_SET OF TASKS_:
#1 Return the stretch from "Agricultural environmental impacts" through "in the future." in the passage on agricultural land expansion and intensification, copied word for word.
#2 Carry the passage on agricultural land expansion and intensification forward, starting after its final sentence.

_TEXT FOR ANALYSIS_:
========

Agricultural environmental impacts are generally associated with either expansion of the land base or increased intensification. The bulk of future expansion of the agricultural land base is expected to be in Latin America and Africa. Most land base expansion is associated with cropping systems, however, ruminant (sheep, goats, cattle) production systems contribute to this expansion because animal grazing is often the first step in conversion of land supporting natural ecosystems, with conversion to crop land occurring thereafter. Grasslands for grazing ruminants represent 3.38 billion hectares, more than 26 per cent of the Earth’' available land base [10]. Current expansion is generally associated with tropical regions of the world [11]; however, recent climate change models suggest that expansion into boreal fringes will be feasible in the future.

Intensification of animal agriculture refers to either an increased output per unit of land or the application of technology to increase meat output relative to water, nutrient, energy and labour inputs. Characteristics of intensification include increased management and monitoring inputs as well as increased use of technologies to achieve better efficiencies of production, consistency of desired product quality and reduced waste. Intensification has allowed more rapid improvement in animal genetics, feeding practices and animal health care, leading to an improvement in nutrient and water utilisation in the feedlot or barn. When intensification is evaluated at a systems level, intensive animal agriculture has been associated increased dependence on concentrate feeds (i.e. feed grains, plant protein meals), which has impact on nutrient cycling, water use and biodiversity in the total agriculture system.

========

_EXTRACTED RECORDS_:
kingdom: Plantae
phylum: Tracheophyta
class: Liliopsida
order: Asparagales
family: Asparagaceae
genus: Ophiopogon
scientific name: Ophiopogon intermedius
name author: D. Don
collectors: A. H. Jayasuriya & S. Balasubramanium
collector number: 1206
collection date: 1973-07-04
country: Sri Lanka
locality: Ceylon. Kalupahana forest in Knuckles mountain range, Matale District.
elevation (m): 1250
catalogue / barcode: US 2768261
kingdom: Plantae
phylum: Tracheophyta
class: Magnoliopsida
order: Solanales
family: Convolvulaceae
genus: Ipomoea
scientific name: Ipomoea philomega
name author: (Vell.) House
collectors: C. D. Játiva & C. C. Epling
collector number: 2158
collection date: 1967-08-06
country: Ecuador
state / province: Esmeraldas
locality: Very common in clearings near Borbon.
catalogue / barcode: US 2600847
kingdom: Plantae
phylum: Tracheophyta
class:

========

_RESPONSES TO THE EXERCISE_:
#1
Agricultural environmental impacts are generally associated with either expansion of the land base or increased intensification. The bulk of future expansion of the agricultural land base is expected to be in Latin America and Africa. Most land base expansion is associated with cropping systems, however, ruminant (sheep, goats, cattle) production systems contribute to this expansion because animal grazing is often the first step in conversion of land supporting natural ecosystems, with conversion to crop land occurring thereafter. Grasslands for grazing ruminants represent 3.38 billion hectares, more than 26 per cent of the Earth’' available land base [10]. Current expansion is generally associated with tropical regions of the world [11]; however, recent climate change models suggest that expansion into boreal fringes will be feasible in the future.

#2
Intensive animal production systems frequently require increased scale or size to reduce risk associated with lower profit margins. The US Environmental Protection Agency (EPA) first coined the term 'concentrated animal feeding operation' or CAFO in 1976, defining large livestock and poultry operations as point sources for pollutant discharge to water systems. Since then, there has been a public love-hate relationship with CAFOs, now often considered synonymous with all intensive animal agriculture.

Intensification has provided consumers with consistent supplies of high quality and safe meat products at relative low cost. These same consumers, however, voice strong objection to any potential environmental degradation associated with large, intensive animal operations. Environmental concerns associated with intensive animal agriculture operations include concentration of nutrients, zoonotic pathogens, antibiotics, hormones and other chemicals. In some cases, the animal is directly associated with the environmental release, as is the case for enteric methane emissions from ruminant animals such as cattle, sheep and goats, or for release of respiratory zoonotic pathogens from poultry and swine. In most other cases, this uncontrolled release is associated with poor manure and waste water storage facilities, improper manure or waste water incorporation on to land or adverse weather events such as floods. Coupled with nuisance problems such as the presence of odorous volatile compounds, competition for access to water rights and renewable energy, both neighbours of intensive animal agriculture and consumers are requiring more regulatory oversight, and in some cases cessation of operation.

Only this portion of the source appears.